I’ve seen this mood before. I have developed tricks that mostly work for me. (And sometimes they don’t work. At that point I fall back on forgiving myself and starting over.) Here’s what I’ll do today…
What I’m Going To Do About It
* No eating in bed.
* Palm Pilot with calorie counter sits the counter in the kitchen so there’s no real excuse for not counting food.
* Twice today I’ll lick a tablespoon of unsweetened peanut butter from a spoon while I wait for frozen lo-carb foods I keep on hand for these occasions to cook.
* Alert my husband I may need help today, he may need to hide the snack basket (I keep chips, crackers, etc. in one big basket that can be hidden by a loved one, removed to the cold gargage or emptied quickly into the dumpster if necessary to help me stay in control.)
* Scented Tea with cream and Splenda. My mom made “pearl tea” for us (tea with lots of milk and sugar) when we were kids. It’s what we got when we were sick. So this version is extremely satisfying. I'm working my way to drinking it without the sweetener. Okay, it's not quite the same as if my Mom would come back from Florida and fuss over me, of course (Hey, Mommie, where are you?), but pretty close. While licking my peanut butter slowly, I’ll make a good-size pot of Rose-scented Tea, and put it in a thermos to keep warm all day.
* Go to bed and watch an idiotic movie. Rest for your body and brain is a great gift. I sometimes think my migraines are my body’s way of making me slow down. So, you know, when you’re sick, sometimes it’s best to go with the flow.
What You Can Do
Your coping skills for your weak days may look very different from mine.
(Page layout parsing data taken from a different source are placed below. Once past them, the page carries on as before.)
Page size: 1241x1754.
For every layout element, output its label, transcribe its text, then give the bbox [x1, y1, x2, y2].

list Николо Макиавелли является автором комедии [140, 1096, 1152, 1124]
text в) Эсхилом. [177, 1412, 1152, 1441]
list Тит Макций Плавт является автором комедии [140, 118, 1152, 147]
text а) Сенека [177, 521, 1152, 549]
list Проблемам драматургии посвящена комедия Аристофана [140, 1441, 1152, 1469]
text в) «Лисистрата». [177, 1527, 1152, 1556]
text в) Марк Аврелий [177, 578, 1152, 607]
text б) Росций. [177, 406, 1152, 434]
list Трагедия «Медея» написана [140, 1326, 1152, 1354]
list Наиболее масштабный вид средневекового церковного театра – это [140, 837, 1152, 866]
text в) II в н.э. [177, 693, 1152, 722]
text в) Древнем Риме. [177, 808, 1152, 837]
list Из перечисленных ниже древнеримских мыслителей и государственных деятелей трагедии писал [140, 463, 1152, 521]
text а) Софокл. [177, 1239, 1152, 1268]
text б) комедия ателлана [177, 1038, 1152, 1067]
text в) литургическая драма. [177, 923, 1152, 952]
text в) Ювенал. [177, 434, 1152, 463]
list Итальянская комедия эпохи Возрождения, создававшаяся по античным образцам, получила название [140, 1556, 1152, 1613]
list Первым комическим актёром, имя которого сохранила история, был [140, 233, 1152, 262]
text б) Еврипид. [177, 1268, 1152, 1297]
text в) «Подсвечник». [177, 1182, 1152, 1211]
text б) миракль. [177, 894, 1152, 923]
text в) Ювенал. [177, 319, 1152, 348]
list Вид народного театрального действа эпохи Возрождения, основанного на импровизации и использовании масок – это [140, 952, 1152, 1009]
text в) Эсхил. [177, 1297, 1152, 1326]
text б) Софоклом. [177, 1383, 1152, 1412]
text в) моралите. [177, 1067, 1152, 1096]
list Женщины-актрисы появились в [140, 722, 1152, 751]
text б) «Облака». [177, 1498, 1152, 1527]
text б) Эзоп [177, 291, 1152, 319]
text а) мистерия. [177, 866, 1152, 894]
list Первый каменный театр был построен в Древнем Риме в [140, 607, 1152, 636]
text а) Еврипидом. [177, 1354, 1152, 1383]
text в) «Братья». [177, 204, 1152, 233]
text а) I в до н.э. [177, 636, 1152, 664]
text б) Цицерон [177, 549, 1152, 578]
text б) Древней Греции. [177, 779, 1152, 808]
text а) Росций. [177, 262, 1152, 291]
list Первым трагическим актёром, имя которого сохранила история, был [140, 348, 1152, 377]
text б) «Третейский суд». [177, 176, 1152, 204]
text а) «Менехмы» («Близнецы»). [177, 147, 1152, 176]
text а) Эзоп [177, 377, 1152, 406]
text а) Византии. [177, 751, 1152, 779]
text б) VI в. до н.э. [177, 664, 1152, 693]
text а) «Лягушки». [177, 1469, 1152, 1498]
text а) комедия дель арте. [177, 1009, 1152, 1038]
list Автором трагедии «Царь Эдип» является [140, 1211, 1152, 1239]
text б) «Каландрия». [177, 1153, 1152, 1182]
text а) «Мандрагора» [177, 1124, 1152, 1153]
One way to figure out what will work for you, is to… Write It Down. I really am a pushy broad on this subject of writing to discover things…
So the next time you feel weak in your resolve, get out your journal or a pad of paper, and write out what you’re feeling. Then write down what you feel like doing. Then write down a coping strategy – a list of self-loving things you can do instead of the self-destructive behavior you’re afraid of. You might keep that little strategy on file somewhere for the next time you feel icky or weak.
Do you need comfort or a kick in the butt? Do you like to be coddled or left alone? Do you need your dog, your mom, your shrink? Know what you need and make some provisions for having what you need on hand.